# I drove a big horse for the first time



## Marsha Cassada (Jun 8, 2010)

My sister got a new horse and asked me to help her when she put him in the cart for the first time. She was using a 2 wheel wooden cart (nice!). The harness she had was for a smaller horse, so didnt' fit exactly right, but was doable. The cart was really suitable for a smaller horse also.

At first I walked beside with the lead rope and she drove. Then we made a few harness adjustments and I asked her to walk beside and see how everything was looking. So she walked and I drove. Oh my! So much different than a little horse!!!




For one thing, the cart seat was lower than his back and I couldn't figure how how to keep the reins up high enough. And, of course, the sense of power and potential was greater.

I did like her harness. It had the rein rings on the neck strap. The cart had footman loops, and we weren't exactly sure if the traces ran through those or not. She thought they did. She liked the overcheck strapping across the nose but I talked her into taking it off--if the loose check flapped against his neck he might not like it, and it really wasn't long enough to attach loosely to the saddle.

Very interesting for me to sit behind a big horse in the cart. I could probably get to like it, but I'm very satisfied with my little ones.


----------



## hobbyhorse23 (Jun 8, 2010)

Congratulations! Driving big horses is definitely different. I started my driving career with my Arab when I was in my mid-teens and that ended badly when he had a flashback to a previous cart accident we didn't know about and took off the first time we drove at a show arena. (Thankfully we were only using the arena and there was no one else there.) Neither he nor I was comfortable around carts for many years after that but Kody got me used to it again in a way that felt safe and eventually worked me up to handling his good-natured rearing, bucking and occasional bolting without my gut clenching up in fear. It took me longer to be able to handle a big horse reacting similarly to how the Arab had done right before he bolted but I got there and since then have driven a Fjord, a Welsh, a pair of Hackney cross ponies, a pair of Friesians (talk about steering a bus!

========

Exercise A:
Copy the transcribed page listing below line for line, leaving out the pictures.

Transcribed page contents:
========

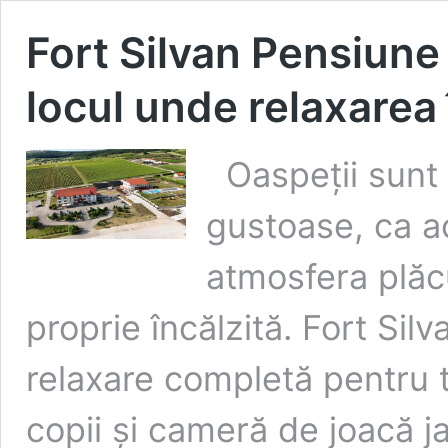
Fort Silvan Pensiune
locul unde relaxarea
Oaspeții sunt 
gustoase, ca ac
atmosfera plăc
proprie încălzită. Fort Sil
relaxare completă pentru t
copii și cameră de joacă j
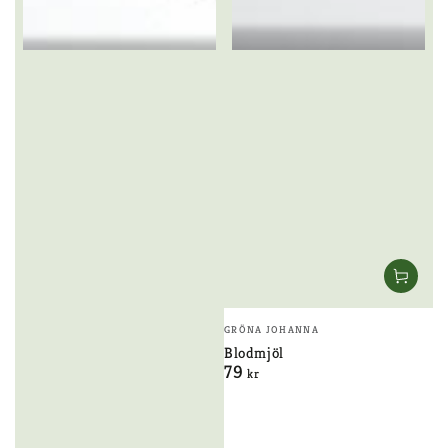
Säljare:
GRÖNA JOHANNA
Blodmjöl
79
Ordinarie
kr
pris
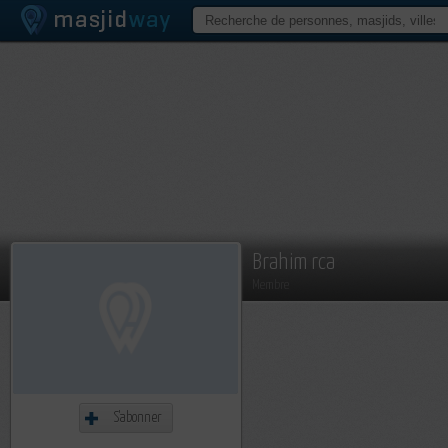
Brahim rca
Membre
S'abonner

========

Exercise B:
Resume the forum thread about driving a big horse for the first time, picking up right after its last words.

Written response A:
Fort Silvan Pensiune
locul unde relaxarea
Oaspeții sunt 
gustoase, ca ac
atmosfera plăc
proprie încălzită. Fort Sil
relaxare completă pentru t
copii și cameră de joacă j
Säljare:
GRÖNA JOHANNA
Blodmjöl
79
Ordinarie
kr
pris
Brahim rca
Membre
S'abonner

Written response B:
) and of course quite a few minis in single, pair and tandem. The smaller minis really do feel underpowered after driving a larger horse (at least mine does) but the equipment is so much easier to handle it isn't even funny and they often make up for their size with their sheer enthusiasm for the work. I think my compromise would be a nice sturdy Welsh or something of a similar size- big enough to not blink at passengers and hills and deep footing but small enough I can still drop the harness easily over his back. Actually I found my ideal horse just a couple of days ago- a Welsh/Andalusian cross!



They're calling it an "Iberian Pony" and it looks perfect for carriage driving.







Marsha Cassada said:


> The cart had footman loops, and we weren't exactly sure if the traces ran through those or not. She thought they did.


Nope, footman's loops are for securing the breeching. The traces run through the opening in the buckled end of the holdback straps but not through the footman's loops at all.

Leia


----------



## Margo_C-T (Jun 8, 2010)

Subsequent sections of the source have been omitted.